Chez Haydn le premier apparaît le sentiment de la nature. Il inspire, au moins en partie, les deux œuvres capitales du vieux maître : la Création et les Saisons. Avant Haydn, on connaît peu de musique descriptive. Stendhal rapporte seulement que Haendel avait essayé de rendre des effets de neige, et que Marcello, l’austère psalmiste, dans sa cantate de Calisto changée en ourse, avait fait frissonner l’auditoire par « la férocité des accompagnemens sauvages qui peignent les cris de l’ourse en fureur. »

La Création est plus qu’une œuvre de maturité : Haydn l’entreprit à soixante-trois ans, sur la proposition de son ami, le baron van Swieten, bibliothécaire de l’empereur François, Haydn avait une de ces âmes qui se rencontrent seulement à l’aube du génie humain, une âme pure et claire comme le matin. Il fait bon, à notre époque compliquée, de regarder parfois dans une de ces âmes-là, de se faire petit avec elle et de redevenir enfant. À soixante-trois ans, Haydn avait gardé la jeunesse du cœur, et, presque à la fin de sa vie, il voulut chanter le commencement de toute vie. Ce sujet, primitif entre tous, il l’a traité en primitif.
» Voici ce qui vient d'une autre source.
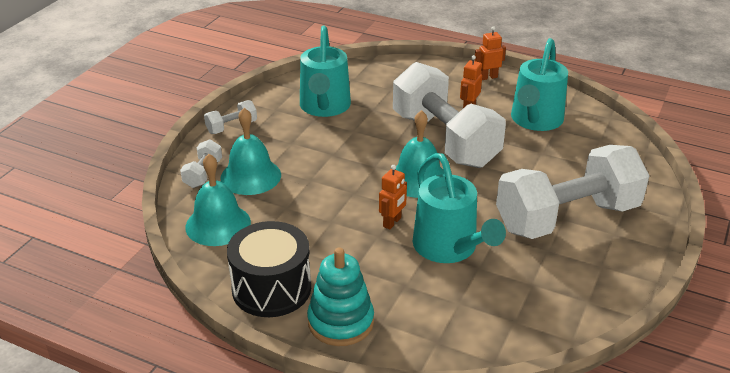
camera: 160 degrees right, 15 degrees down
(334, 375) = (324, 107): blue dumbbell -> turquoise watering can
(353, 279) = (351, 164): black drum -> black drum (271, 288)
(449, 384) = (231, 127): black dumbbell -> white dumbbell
Haydn a pour Dieu, pour le bon Dieu et toutes les belles choses qu’il a faites en six jours, l’amour et l’admiration d’un de ces petits qui apprennent l’histoire sainte. Il ignore les arrière-pensées, les curiosités que mettent dans l’esprit de l’homme quelques années ou quelques siècles de plus. Aujourd’hui, l’on ne referait pas la Création ; on a fait Ève, dont nous parlerons à son tour.

Haydn a vu la nature toute simple et pour ainsi dire tout ordinaire. Il n’a pas eu le souci, très moderne, de la couleur locale ; il ne s’est pas demandé si le ciel de l’Éden était plus bleu, plus chaud que le ciel allemand ; si les fleurs étaient plus odorantes, si la brise là-bas avait d’autres soupirs. Tout cela ne l’inquiétait guère, et sans recherche, sans raffinemens, il a donné seulement à l’ensemble descriptif de son œuvre la fraîcheur et la joie du monde nouveau-né. La joie est bien le sentiment général de la Création ; elle y est exprimée en ses mille nuances, depuis le contentement tranquille jusqu’au ravissement. Tous les êtres sont heureux et remercient ; tous chantent leur félicité et leur reconnaissance. Les chœurs des anges, l’air annonçant la naissance de l’homme, le duo entre Adam et Ève, voilà les plus belles pages de la Création. Après elles seulement viennent les pages descriptives.